The MBTA Fiscal & Management Control Board has proposed increasing fares. Two members argued for special low-income fares. The concept of free/discounted fares for low-income riders sounds good but there are very serious risks in creating a two-tier transit system by raising fees for everyone else. As noted by former Transportation Secretary James Aloisi, creating a non-egalitarian system goes against our values and is counterproductive because:
- Means testing makes fare increases seem more palatable by removing the most common objection (impacts to poor people), thus removing a check on rapidly rising fees.
- A two-tier fare system reinforces the idea of transit as a welfare program for poor people; it creates an "us versus them" mentality which amplifies false stereotypes about "lazy, selfish, greedy" poor people.
- Many riders have options. Without a similar increase in the cost of driving cars or using taxis, people who have other options will choose to drive or take a taxi, car service or private transit (such as Bridj). The result is a death spiral of lower ridership and higher fares, until the system collapses.
- Transit does not operate in a vacuum. As the costs of housing, food, daycare and other necessities continue to rise, people are being forced to move far outside the city where transit access is poor. Once you have access to a car, it is a sunk cost: in other words, you have already paid most of the costs (purchase, insurance, registration, parking). So you’ll be likely to drive it even when you could use transit (ex. grocery shopping) because each trip is basically free. The cost of the gas required to drive to a place with free or cheap parking is far less than a round-trip bus fare.
- With fewer T riders and more cars on our streets, traffic congestion worsens, impacting bus travel times and reliability of connections, and raising operating costs (paying a driver to sit in traffic) far more than a fare increase could expect to bring in.
When looking at high-cost services, it is much more sensible to figure out why services are expensive and/or attract low ridership. Many routes do not serve their users and communities well. Service quality improvements such as on-time performance, coordinated connections, longer service hours and higher frequency would go a long way toward increasing ridership and revenue, along with outreach and marketing of these improvements.
It is critical that, rather than increasing fares, we redesign the fare structure and policy to make our services easy to use, offer an unlimited 2-hour transfer to permit trips requiring more than one connection, integrate and adjust Commuter Rail fares (for example, charging the subway fare at inner stations like Hyde Park & Lynn would relieve pressure on expensive, overcrowded bus lines. Implementing a system of off-board fare payment (pay before boarding) would dramatically reduce bus dwell times and reduce operating costs.

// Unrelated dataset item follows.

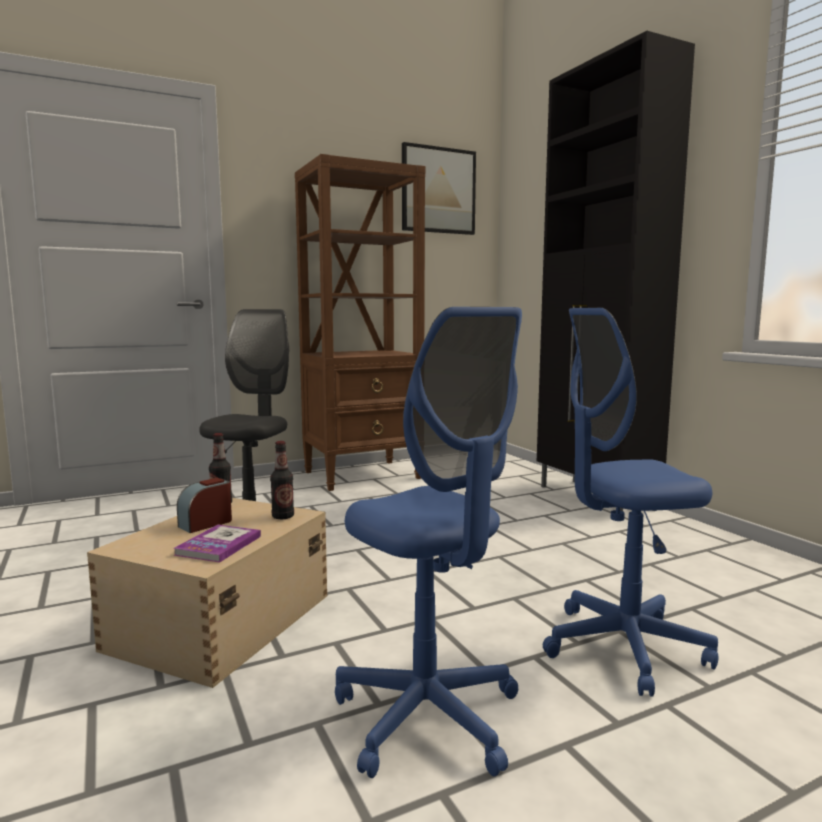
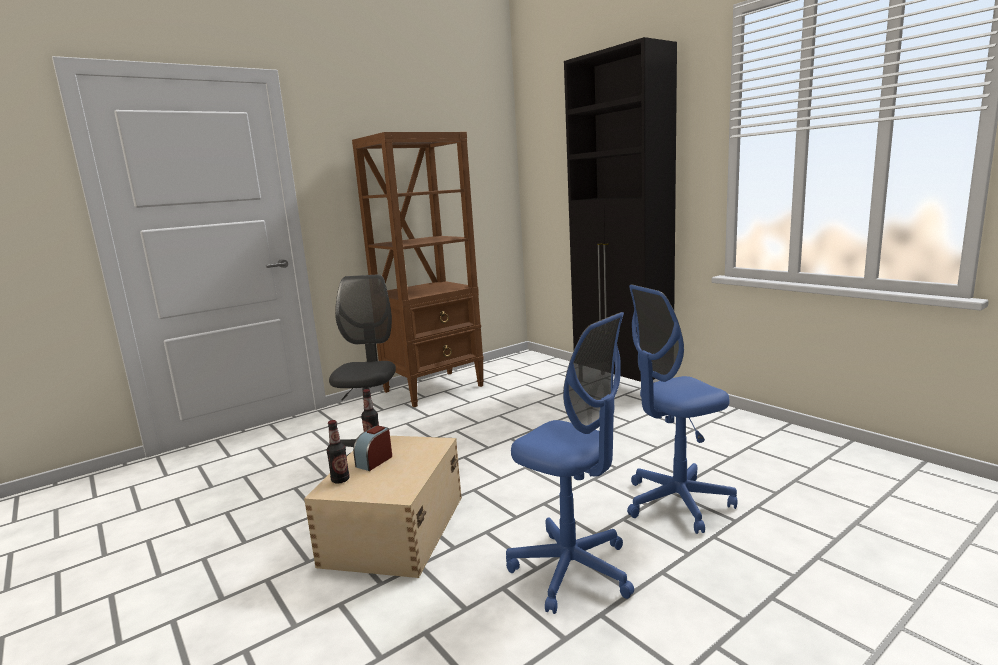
camera: 10 degrees left, 5 degrees up
(218, 545) = (399, 478): book -> none
(283, 516) = (428, 447): bottle -> bottle (340, 480)
(438, 190) = (468, 141): picture -> none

Finally, it is unacceptable to ask public transportation users — those who are doing their part to achieve the MassDOT mode shift and greenhouse gas reduction goals, as well as the Vision Zero initiative — to pay higher fees without real service improvements that enhance their quality of life and increase opportunities. Rather than blanket fee increases, the fare structure and policy needs to be rationalized so that the diverse mix of services works efficiently and effectively and does not place add a barrier or disincentive to transit use.
While a fare increase might optimistically raise $23 million, it would not come close to addressing the MBTA budget deficit for FY2017 (currently cited at $242 million), and would pale in comparison to the improvement recommended above. We should also point out that while fares should be collected on all modes, some level of fare evasion is normal for transit services and efforts to collect every last fare experience diminishing returns. Similarly, as the Frontier Group and T4MA point out, cutting transit service doesn't save as much as the FMCB suggests.
If fares do increase along with the improvements recommended above, we would support either a state-subsidized income-based refundable tax credit or distributing free/discounted passes through social service agencies (such as WIC and MassHealth) to offset the burden somewhat. Revenue should not come from the T budget, however, and MassDOT should stay out of the business of administration. While the maximum allowable fare increase is 5 percent at this time, keep in mind that wages are declining, inflation is currently near zero percent, and Governor Baker promised that neither taxes nor fees would rise under his administration.